English has become the language of international business. It is hard to
go to any major international city and find hotel clerks and restaurateurs
who cannot speak English. English also dominates the Internet. The path of
least resistance is to slip comfortably into a sense that English is
sufficient - until it is not. What we may be missing, as we bask in our
ability to be understood, is that we lack the ability to understand. They
get us, but do we get them? Chinese, Russians, Indians and, increasingly,
Arabs have access to our literature, our intelligence, our technical
manuals, our academic journals and our culture. We lack parallel access.
We are choosing not to position ourselves to understand friends, foes,
business partners or competitors.

In foreign policy discussions at the Council on Foreign Relations, the
need for critical language speakers repeatedly arises. The Pentagon wants
officers to speak a second language to improve ground operations;
intelligence agencies decry the lack of officers who can speak critical
languages; international businesses fret about competition with India and
China and their hundreds of millions of technically skilled, bilingual
workers. Increasing the number of Americans who speak Mandarin, Arabic and
other important languages is clearly in the national interest. Yet the
American school system does little to expose its future workers, soldiers
and diplomats to foreign languages when their brains are best able to
learn them - in elementary school. It is time to change that. A handful of
school systems are on the right track.  In Chicago, a Mandarin program
evolved after Mayor Richard M. Daley visited China. It now teaches nearly
10 percent of the American students who study Chinese. In Charlotte, N.C.,
the Asian Chamber of Commerce was able to persuade the school system there
to begin teaching Chinese. In Oregon, the federal government is helping to
fund a K-12 immersion program for Chinese.

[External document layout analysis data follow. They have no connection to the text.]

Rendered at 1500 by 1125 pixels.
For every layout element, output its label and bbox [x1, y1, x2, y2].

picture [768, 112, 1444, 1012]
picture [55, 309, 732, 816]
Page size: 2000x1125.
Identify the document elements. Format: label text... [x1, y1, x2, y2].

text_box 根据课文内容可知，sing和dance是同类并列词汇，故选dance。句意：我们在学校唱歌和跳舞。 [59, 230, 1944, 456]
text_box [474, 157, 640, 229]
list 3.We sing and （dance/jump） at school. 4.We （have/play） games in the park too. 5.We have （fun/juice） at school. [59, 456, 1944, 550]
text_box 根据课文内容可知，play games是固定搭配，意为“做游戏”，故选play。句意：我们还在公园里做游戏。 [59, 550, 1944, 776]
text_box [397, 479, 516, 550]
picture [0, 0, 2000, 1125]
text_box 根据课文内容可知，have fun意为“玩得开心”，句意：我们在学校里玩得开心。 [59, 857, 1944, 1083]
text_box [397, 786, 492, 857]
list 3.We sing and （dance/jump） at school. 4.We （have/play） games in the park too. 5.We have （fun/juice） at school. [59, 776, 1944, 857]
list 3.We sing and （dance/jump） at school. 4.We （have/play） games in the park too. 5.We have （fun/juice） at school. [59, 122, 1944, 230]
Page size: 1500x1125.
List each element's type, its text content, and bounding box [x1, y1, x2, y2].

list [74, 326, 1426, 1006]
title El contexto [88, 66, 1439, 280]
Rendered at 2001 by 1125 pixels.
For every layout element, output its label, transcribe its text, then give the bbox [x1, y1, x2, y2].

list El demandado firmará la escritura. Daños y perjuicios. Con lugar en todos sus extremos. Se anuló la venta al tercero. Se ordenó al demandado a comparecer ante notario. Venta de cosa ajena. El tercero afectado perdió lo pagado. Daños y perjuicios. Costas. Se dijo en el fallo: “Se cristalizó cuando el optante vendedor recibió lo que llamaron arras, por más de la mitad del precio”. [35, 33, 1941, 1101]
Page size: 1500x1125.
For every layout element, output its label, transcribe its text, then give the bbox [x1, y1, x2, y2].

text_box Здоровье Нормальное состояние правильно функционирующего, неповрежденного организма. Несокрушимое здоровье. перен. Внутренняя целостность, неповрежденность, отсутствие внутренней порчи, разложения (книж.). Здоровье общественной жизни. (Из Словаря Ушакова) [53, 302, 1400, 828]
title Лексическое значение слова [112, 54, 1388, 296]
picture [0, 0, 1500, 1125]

But we need to move faster. The most often cited obstacle to doing so is a
shortage of teachers. As we move on all cylinders to recruit and develop
language instructors, we should consider using new technologies to bring
the best language teachers to the classroom - and to bring them early,
beginning in kindergarten. An idea for the Gates Foundation, which
supports foreign-language instruction efforts, is to develop quality video
instruction for children, patterned after the videos used for
foreign-service recruits, and make them available to schools on an
optional basis. This approach would not be as effective as tens of
thousands of live teachers in classrooms across the country, but it could
be done for a fraction of the cost and could begin now, allowing schools
to expose children early, capturing even a small percentage with an
aptitude and desire to pursue language instruction, while laying the
building blocks for more-intensive instruction later. Such a strategy has
the added advantage of bringing high-quality teaching to schools in
lower-income areas as well as to those in wealthier areas.

President Bush's National Security Language Initiative sets aside $114
million to create incentives for K-12 language instruction, scholarships
and other good ideas. Congress should fund it. But producing citizens who
can communicate internationally is a task so important to the national
interest and so large that it will require involvement far beyond that of
the federal government. Parents, educators, not- for-profit organizations,
businesses and local school districts need to make foreign languages a
priority for students, rather than a luxury for dilettantes. Languages
should no longer be considered as part of the optional humanities.
Instead, we should see them as akin to science and math - critical not
only to crucial diplomatic and military goals but to competing
successfully in a global economy.

Nancy E. Roman is vice president and director of the Council on Foreign
Relations' Washington program. Her e-mail is nroman at cfr.org.